Dr. Danny B. Lange is the Vice President of Business Intelligence and Artificial Intelligence (BI+AI) at Google. As an industry thought-leader in the field of AI, he brings a wealth of expertise to drive innovative, AI-powered solutions and strategies at one of the world's leading tech organizations.
Before joining Google, Danny served as Vice President of AI and Machine Learning at Unity Technologies, where he was instrumental in driving the company's AI initiatives. He led the creation of a central data team and spearheaded the development of ML-Agents. His work in generating synthetic data redefined Unity's approach to computer vision and robotics, enhancing model accuracy and understanding.
Prior to Unity, as Head of Machine Learning at Uber, Danny led the development of a state-of-the-art machine learning platform - Michelangelo - significantly enhancing Uber's services worldwide through the power of AI. His influence on the AI industry is also evidenced by his role as the General Manager of Amazon Machine Learning, a key player in the AI industry, where he was responsible for the overall strategy and product development.
Beginning his professional journey as a Computer Scientist at IBM Research, Danny also served as a Principal Development Manager at Microsoft, leading a product team focused on large-scale machine learning solutions for big data. Danny holds a Ph.D. in Computer Science from the Technical University of Denmark.
With an impressive career across various industry giants, Dr. Lange continues to shape the future of Business Intelligence and AI. His inspiring thought leadership, combined with his contributions to AI research and application, are not only influencing industry practices but also nurturing the next generation of BI and AI enthusiasts.
AI-assisted development has crossed from novelty to table stakes. With 60–100% of code now machine-generated at many companies, the codegen percentage is fast becoming a vanity metric: generation is cheap, while spec quality, verification, and integration are the new bottlenecks. The deeper shift is happening upstream. When code is nearly free to produce, the product layer becomes the constraint — and the boundary between the product lifecycle (discovering, specifying, prioritizing, and validating what to build) and the software lifecycle collapses. The line between deciding what to build and building it is blurring, forcing CTO and CPO functions toward a merge, whether they like it or not.
This session maps that convergence, then turns to the harder problem: converting AI-infused products into business value. We'll take on the genuinely unsolved pricing question (seat vs. usage vs. outcome), measurement that stands up to investor scrutiny, model-provider risk and the build/buy/wait calculus, proprietary data as the durable moat now that models are commoditizing, the AI-native talent profile, and governance for an agentic world.
Session 1: AI in the Boardroom — From Buzzword to Business Advantage
AI is no longer a technology project — it is a leadership responsibility. This session gives CEOs the fluency and confidence to lead the AI conversation rather than delegate it. We trace AI's evolution through three ages (predictive, generative, and agentic), explore the strategic imperatives each creates, and then shift to the personal: how CEOs can use AI as a cognitive partner for decision-making, strategy stress-testing, and executive productivity. The session closes with a live workshop where participants use AI to pressure-test their own strategic priorities — the same way a skeptical board director would.

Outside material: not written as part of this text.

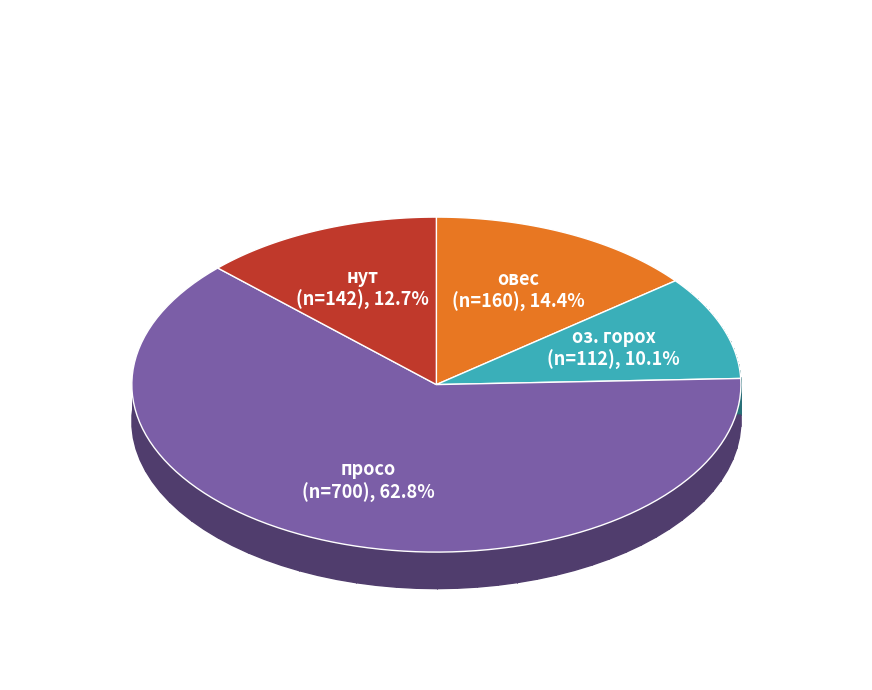

What percentage is the просо slice, to the nearest percent?

63%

Session 2: Building Your AI Roadmap — From Awareness to Action
Session 2 moves from understanding AI to acting on it. Anchored by a first-hand case study of AI transformation at Uber — from hand-crafted rules to algorithmic mastery — participants learn what it actually takes to shift an organization from human-designed heuristics to AI-led optimization. The bulk of the session is hands-on: CEOs brainstorm lighthouse AI projects for their own businesses, prioritize them on an impact-vs-feasibility matrix, and leave with a concrete, scoped initiative they can take back to their teams.
Session 3: The AI-Augmented Organization — Building the Enterprise That Can Execute
The final session tackles the hardest question: why do almost all companies invest in AI, yet fewer than 5% capture substantial value from it? Drawing on research from McKinsey and BCG, and live case studies from Klarna, Korn Ferry, and Ipsos, we show that the gap is not technological — 70% of AI value comes from people, not algorithms. The session covers five pillars of organizational AI readiness (leadership, culture and talent, data and process, governance, and operating model), with particular depth on workforce transformation, the shift from human-in-the-loop to human-on-the-loop oversight, and what it takes to move AI initiatives from perpetual piloting to production at scale.